Here’s the Oregon statute that the police are now relying on:
166.025¹ Disorderly conduct in the second degree
(1) A person commits the crime of disorderly conduct in the second degree if, with intent to cause public inconvenience, annoyance or alarm, or recklessly creating a risk thereof, the person:
(a) Engages in fighting or in violent, tumultuous or threatening behavior;
(b) Makes unreasonable noise;
(c) Disturbs any lawful assembly of persons without lawful authority;
(d) Obstructs vehicular or pedestrian traffic on a public way;
(e) Congregates with other persons in a public place and refuses to comply with a lawful order of the police to disperse;
(f) Initiates or circulates a report, knowing it to be false, concerning an alleged or impending fire, explosion, crime, catastrophe or other emergency; or
(g) Creates a hazardous or physically offensive condition by any act which the person is not licensed or privileged to do.
(2) Disorderly conduct in the second degree is a Class B misdemeanor.
Joanne
ok, I am reading that, exactly where does it say in Disorderly Conduct “Blocking Sidewalk”?
thanks
Patrick
ooops, should read it all the way thru slowly first… (d) Obstructs vehicular or pedestrian traffic on a public way;
I’m particularly curious about the interpretation of “obstruct.” Is having to walk a step to the right a minor hinderance, or a Class B misdemeaner? Still leaves a lot up to police interpretation, which measures up against the realities of the streets, oh, and civil rights.
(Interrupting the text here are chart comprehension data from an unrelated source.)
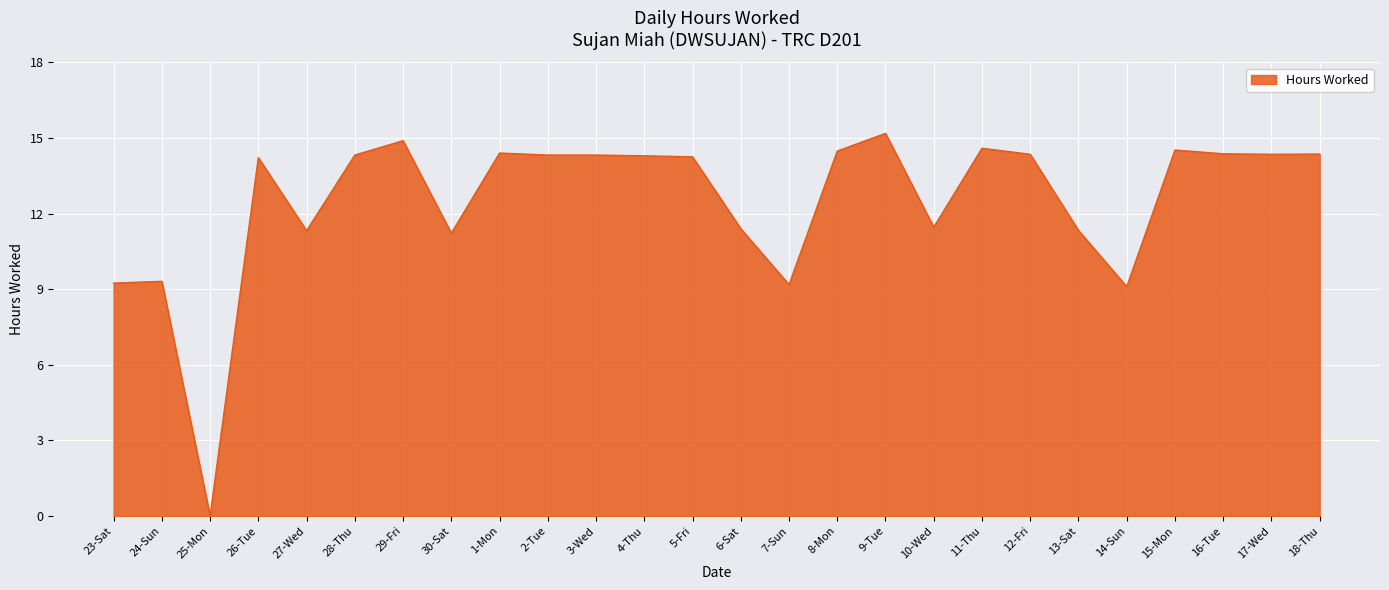

At which label does the data first exceed 14?

26-Tue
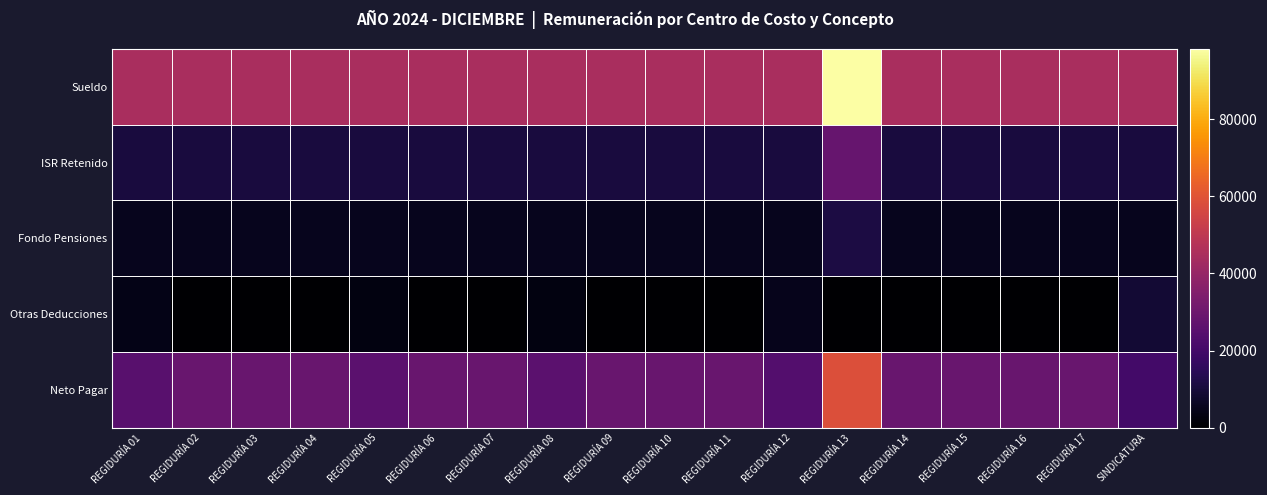

At REGIDURÍA 02, list the series in order from largest to smallest.

Sueldo, Neto Pagar, ISR Retenido, Fondo Pensiones, Otras Deducciones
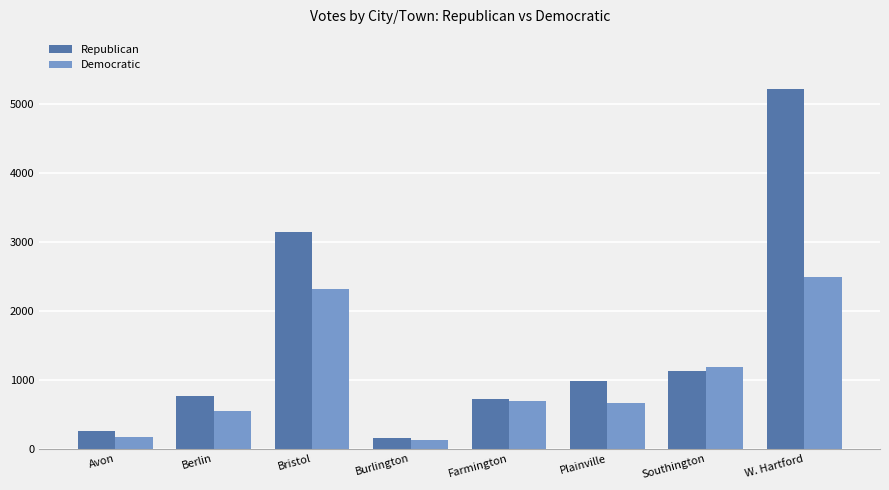

Is the value of Democratic at Southington greater than the value of Republican at Farmington?

Yes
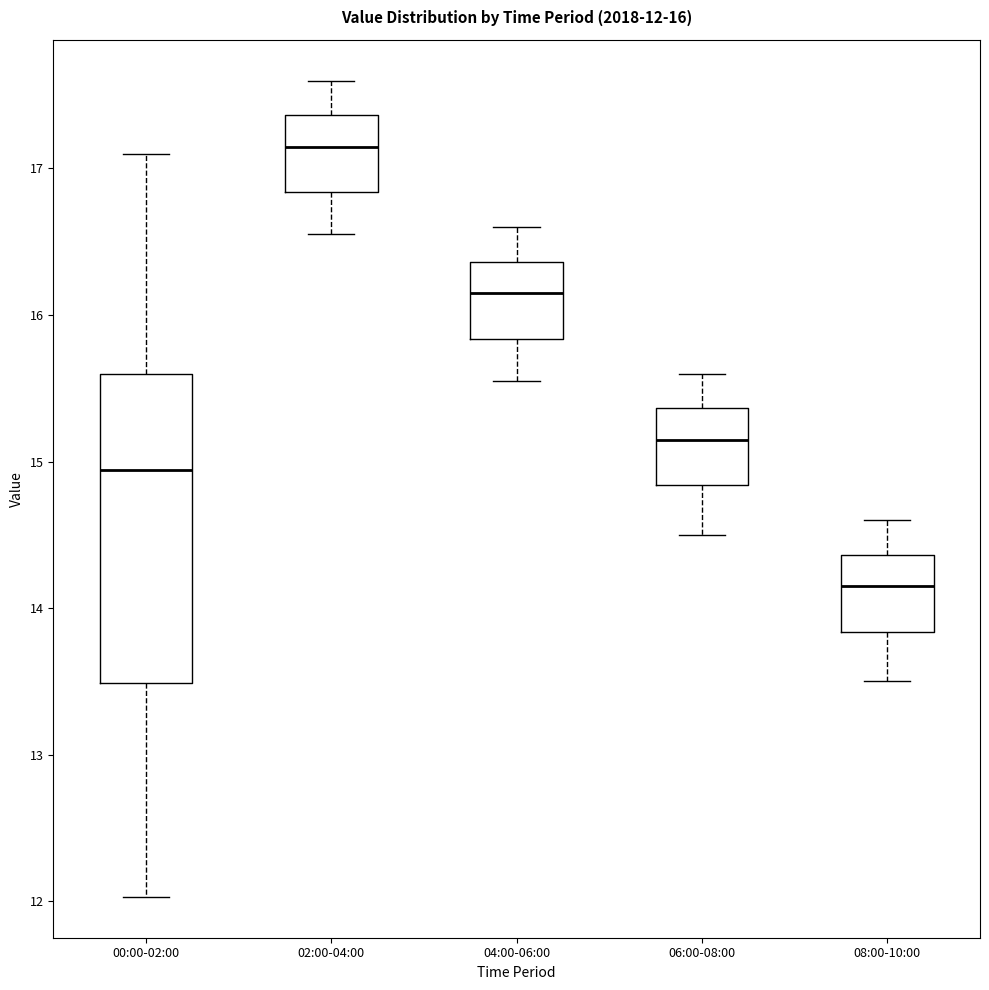

Which box's median line is the lowest?

08:00-10:00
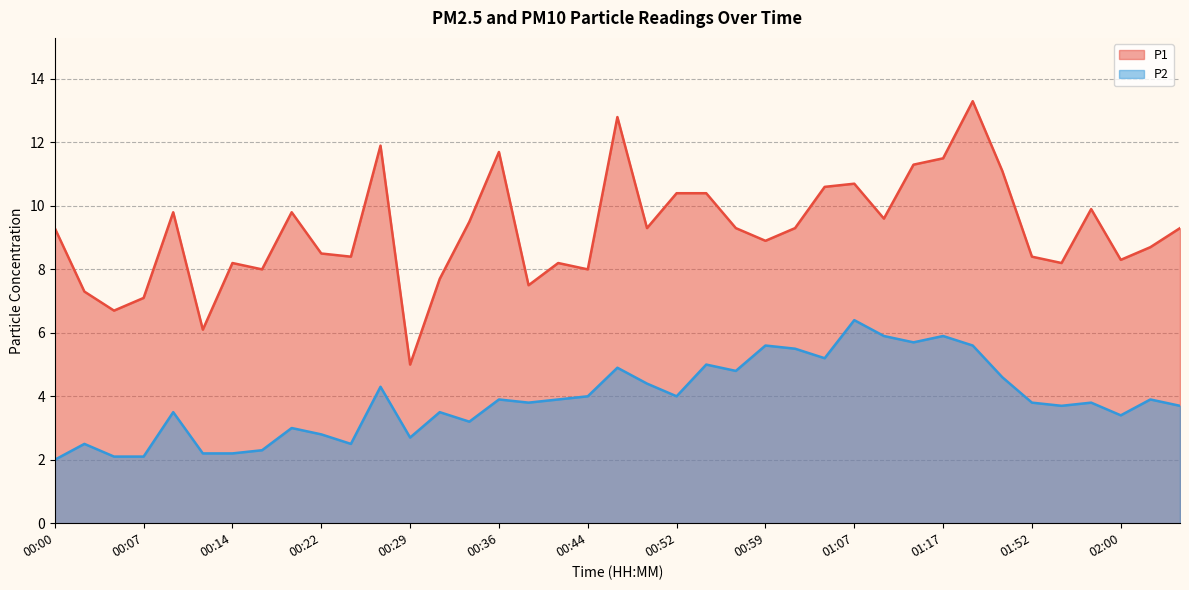

What is the difference between the highest and lowest values at 00:10?

6.3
The first paragraph of Sizer’s order is false. In his written opinion Bushong did not state persons who get in the way of pedestrian traffic “should be prosecuted under the disorderly conduct statute,” etc.
It’s a peculiar misuse of the judge’s opinion, and, again, reveals disappointing thinking on the part of the chief.
Way to miss the point entirely, Rosie. The point is not to shoehorn some existing law into PBA’s
desire for clear sidewalks–it’s to begin recognizing that there is no legal justification for attempting to “move along” those with nowhere else to go. It’d be the same thing as a memo in the wake
of the anti-camping repeal, saying to use “defaulting the inkeeper” statues for failure to pay city lodging tax.
Boooo.
Statutes, not statues…!
Has anyone ever tried to bring charges against restaurants that take up the whole sidewalk with their tables and waiters? THAT is obstruction!